Menos temerario, pero bastante más perspicaz que aquel Zapatero con el que injustamente se le compara, el presidente Pedro Sánchez ha fijado la sesión de su investidura para el día 22, sin asegurarse antes los apoyos que necesita. Y qué más da. Como mucho, va a chafarle las vacaciones a sus presumibles socios de la izquierda mientras los ablanda bajo el sol de julio.

El interino de La Moncloa dispone ahora de tres semanas para convertirse otra vez en fijo de plantilla como presidente; y todo sugiere que, pase lo que pase, va a alcanzar ese objetivo. Ya sea en el primer envite o más adelante, las circunstancias juegan a su favor.

Lo que Sánchez pretende es una joint venture o asociación temporal de empresas para ejercer el gobierno en solitario, aunque los socios compartan también el riesgo de la operación. Su idea es que los consejos de administración del PSOE y de Unidas Podemos discutan no tanto el número de cargos que corresponde a cada empresa como la estrategia de venta del producto, que en política se llama programa.

Tal pretensión choca con la de Pablo Iglesias, consejero delegado de Podemos que aspira y hasta suspira por ser ministro, aunque sea del ramo del Aire o de la Marina. Para su desgracia, no tiene mucho género que ofrecer a cambio en el regateo de mercachifles que ya se avecina.

Sánchez, que preside la compañía claramente mayoritaria en este trato, quiere gobernar solo con su marca, lo que parece lógico. A nadie le apetece formar peña con un socio al que el consorcio de la Unión Europea ve con desconfianza e incluso franca alergia. Técnicamente, nada le impediría condescender a los deseos de Iglesias; pero ya se sabe que la imagen es igual de importante o más que los hechos en el dominio publicitario de la política.

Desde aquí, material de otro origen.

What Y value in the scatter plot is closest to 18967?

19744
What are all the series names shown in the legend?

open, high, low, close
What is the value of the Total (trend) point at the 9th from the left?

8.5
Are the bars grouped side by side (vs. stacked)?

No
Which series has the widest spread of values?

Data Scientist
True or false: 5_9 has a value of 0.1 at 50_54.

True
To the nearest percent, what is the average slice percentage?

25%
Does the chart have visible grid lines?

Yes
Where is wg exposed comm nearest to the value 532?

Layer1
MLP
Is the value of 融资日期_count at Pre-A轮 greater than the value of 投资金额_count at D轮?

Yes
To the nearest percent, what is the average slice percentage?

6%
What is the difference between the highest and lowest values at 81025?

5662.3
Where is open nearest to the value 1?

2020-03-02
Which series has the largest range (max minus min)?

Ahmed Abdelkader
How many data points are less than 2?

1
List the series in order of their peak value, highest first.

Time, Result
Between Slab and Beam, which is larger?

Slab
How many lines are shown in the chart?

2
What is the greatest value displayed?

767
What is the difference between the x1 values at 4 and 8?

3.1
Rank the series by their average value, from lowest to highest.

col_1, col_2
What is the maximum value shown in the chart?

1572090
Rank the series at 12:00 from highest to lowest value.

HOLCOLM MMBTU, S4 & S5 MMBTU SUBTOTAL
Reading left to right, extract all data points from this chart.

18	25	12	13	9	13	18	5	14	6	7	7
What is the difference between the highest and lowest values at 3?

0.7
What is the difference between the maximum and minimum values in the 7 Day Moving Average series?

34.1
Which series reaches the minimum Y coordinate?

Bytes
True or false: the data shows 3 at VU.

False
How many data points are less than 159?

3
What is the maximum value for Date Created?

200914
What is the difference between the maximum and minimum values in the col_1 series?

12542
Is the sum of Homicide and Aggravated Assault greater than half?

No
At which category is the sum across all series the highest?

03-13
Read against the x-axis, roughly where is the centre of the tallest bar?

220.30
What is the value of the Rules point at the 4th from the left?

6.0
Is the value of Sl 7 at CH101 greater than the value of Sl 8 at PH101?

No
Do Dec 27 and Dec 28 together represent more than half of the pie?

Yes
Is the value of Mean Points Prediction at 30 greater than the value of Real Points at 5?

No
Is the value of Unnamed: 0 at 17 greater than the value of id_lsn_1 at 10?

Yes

De su otrora enemigo y predecesor Mariano Rajoy, el aspirante Sánchez parece haber aprendido el arte vagamente zen de no dar importancia al tiempo. Si en las próximas semanas le tuerce la mano a Iglesias, su investidura estaría más o menos garantizada; pero tampoco sucederá nada de particular si el Congreso le niega los votos que precisa.

La alternativa a ese acto de investidura, que tiene algo de magia y de aritmética, no es otra que la convocatoria de unas nuevas elecciones allá para el mes de noviembre. Eso convertiría a España en uno de los países más votadores del mundo en el doble sentido de la palabra votar, esto es: el de poner una papeleta en la urna y el de echar juramentos por la boca. Ambas reacciones son previsibles en el caso de que los políticos convoquen nuevamente a los ciudadanos al colegio electoral.

Sugieren los sondeos que, si tal sucediese, el PSOE aumentaría sus beneficios en detrimento de la menguante empresa de Iglesias, o, lo que es lo mismo: hagan lo que hagan sus eventuales socios, al final gana Sánchez. Es solo cuestión de tiempo.

Podría objetarse, a lo sumo, que no es bueno para el país un largo período de interinidad en el mando; pero qué va. España estuvo casi un año sin gobierno en el 2016 y, al igual que había sucedido anteriormente en Bélgica, pocos ciudadanos advirtieron esa carencia. Los trenes siguieron saliendo, la economía creció, las cifras de paro descendieron y hasta podría haber mejorado el clima durante ese período. No pasa nada por esperar a que Sánchez gane otra vez. Como ya empieza a ser costumbre.